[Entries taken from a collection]
· · · · ·

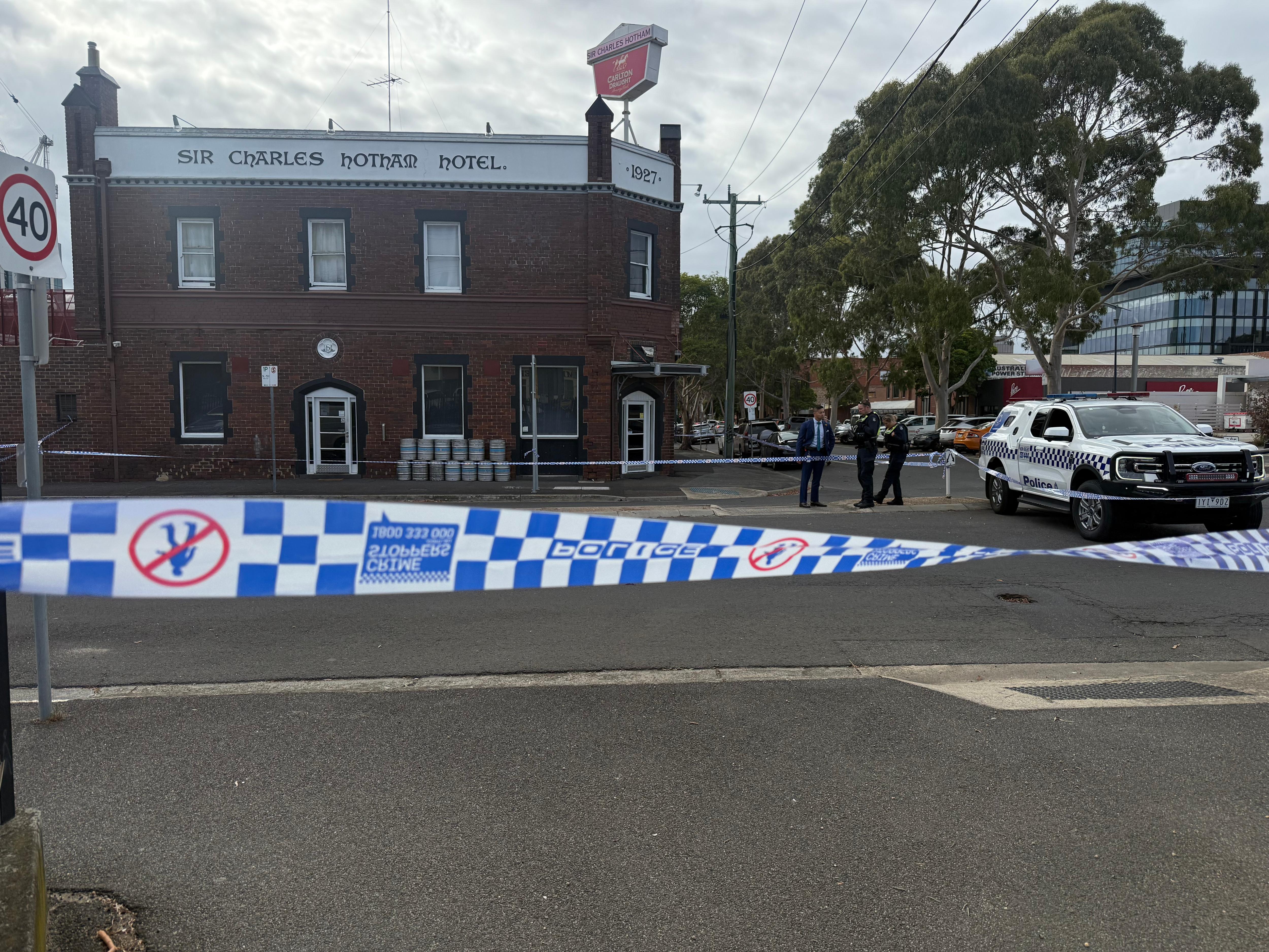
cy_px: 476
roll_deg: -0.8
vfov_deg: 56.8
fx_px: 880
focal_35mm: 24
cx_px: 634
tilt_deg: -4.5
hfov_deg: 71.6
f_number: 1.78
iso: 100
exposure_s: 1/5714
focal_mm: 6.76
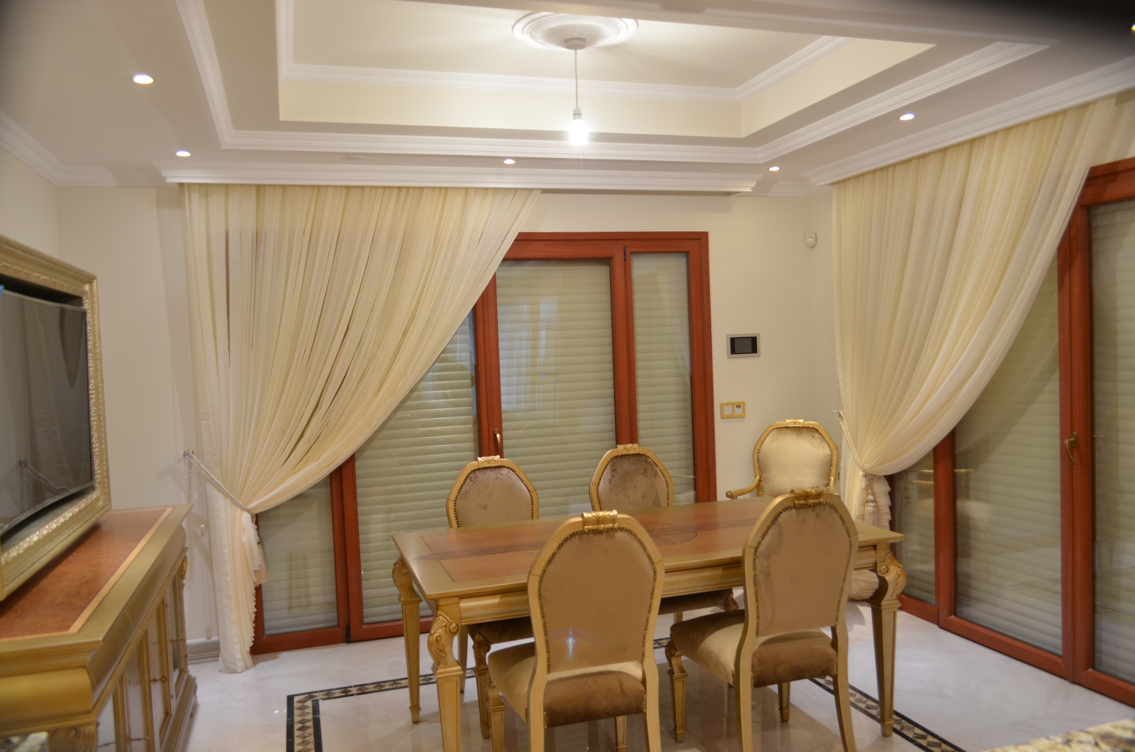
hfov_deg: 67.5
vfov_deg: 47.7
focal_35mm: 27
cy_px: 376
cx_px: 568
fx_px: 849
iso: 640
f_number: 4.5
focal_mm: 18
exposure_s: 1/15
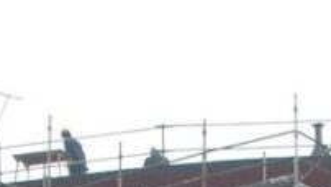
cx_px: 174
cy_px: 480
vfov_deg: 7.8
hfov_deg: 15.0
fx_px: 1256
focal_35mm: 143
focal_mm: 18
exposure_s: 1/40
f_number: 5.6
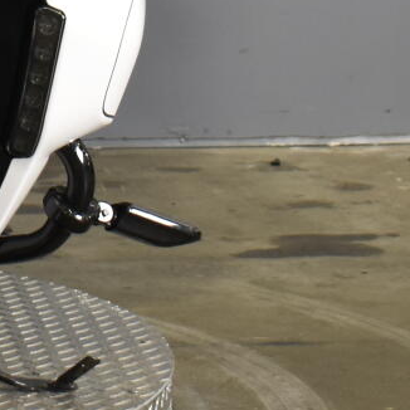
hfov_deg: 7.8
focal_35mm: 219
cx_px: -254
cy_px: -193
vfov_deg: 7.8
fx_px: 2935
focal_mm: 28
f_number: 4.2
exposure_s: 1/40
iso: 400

· · · · ·

** Exercise aim **
In this exercise, set down all of the data exactly, without the pictures.

** Your solution **
cy_px: 476
roll_deg: -0.8
vfov_deg: 56.8
fx_px: 880
focal_35mm: 24
cx_px: 634
tilt_deg: -4.5
hfov_deg: 71.6
f_number: 1.78
iso: 100
exposure_s: 1/5714
focal_mm: 6.76
hfov_deg: 67.5
vfov_deg: 47.7
focal_35mm: 27
cy_px: 376
cx_px: 568
fx_px: 849
iso: 640
f_number: 4.5
focal_mm: 18
exposure_s: 1/15
cx_px: 174
cy_px: 480
vfov_deg: 7.8
hfov_deg: 15.0
fx_px: 1256
focal_35mm: 143
focal_mm: 18
exposure_s: 1/40
f_number: 5.6
hfov_deg: 7.8
focal_35mm: 219
cx_px: -254
cy_px: -193
vfov_deg: 7.8
fx_px: 2935
focal_mm: 28
f_number: 4.2
exposure_s: 1/40
iso: 400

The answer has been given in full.